Rope halters are a popular equine training aid. They are well liked because some trainers feel that a rope halter provides clearer communication with the horse compared to a leather or web halter. Rope halters can be custom made in the size, color, or material you choose. Many different materials can be used to make rope halters. Traditional rope halters are often made of twisted horse mane and tail hair. Some materials are more durable than others. Cotton rope can shrink and/or may stretch and break down over time. Some nylon rope can fray and get picky. Choose your material carefully, so that it is comfortable for you and your horse.
- Don't leave any halter, especially a rope halter, on your horse while in the pasture. The only exception is if it is made to break away if the horse becomes tangled.

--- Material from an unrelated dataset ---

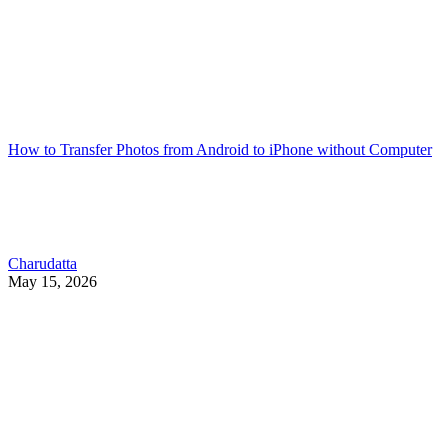
How to Transfer Photos from Android to iPhone without Computer
Charudatta
May 15, 2026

- Don't tie your horse with a rope halter. The narrowness of the rope can cause severe rope burn if the horse pulls back.
- Don't use a rope halter on foals. Their skin is tender and the rope halter might be too severe if the foal pulls back.
- Properly tie your knots and adjust the rope halter each time you use it. It shouldn’t tighten or loosen with use.
- If you choose to use a lead line that loops through the rope halter rather than one with a snap, make sure that the loop is small enough that the horse cannot put a foot through.
- Don't yank harshly on the horse with any halter on. Anything that makes your horse throw its head up and back is counterproductive to good training.
- Encourage head down rather than head up and back to enable your horse to relax and be obedient.
- Check your rope halter for fit after your horse has worn in a few times. Both knots and rope can relax, leaving your halter a bit bigger than expected.
Where to Find Instructions to Make Rope Halters
Rope halters are not difficult to make. They are a great gift and can be customized to coordinate with other tacks. You'll want to use a size chart and specific measurements to make sure you get a good fit. Pony Club Victoria has instructions and nice illustrations of the knots required to make a rope halter. Once you decide your material, pick anything that is braided or plaited. This could be a good way of using up old baler twine.
Probably, the most confusing part of making the halter is tying the fiador knot that goes under the chin. Find a good resource for instructions for tying fiador knots. Horse Knotting has a series of diagrams that demonstrate how to tie a fiador knot. If you're still stumped after reading and looking through the pictures, ask some horse owning friends or try going to a marina and getting a hands-on knotting demonstration from an experienced sailor. Online videos are also a helpful resource for a visual learner.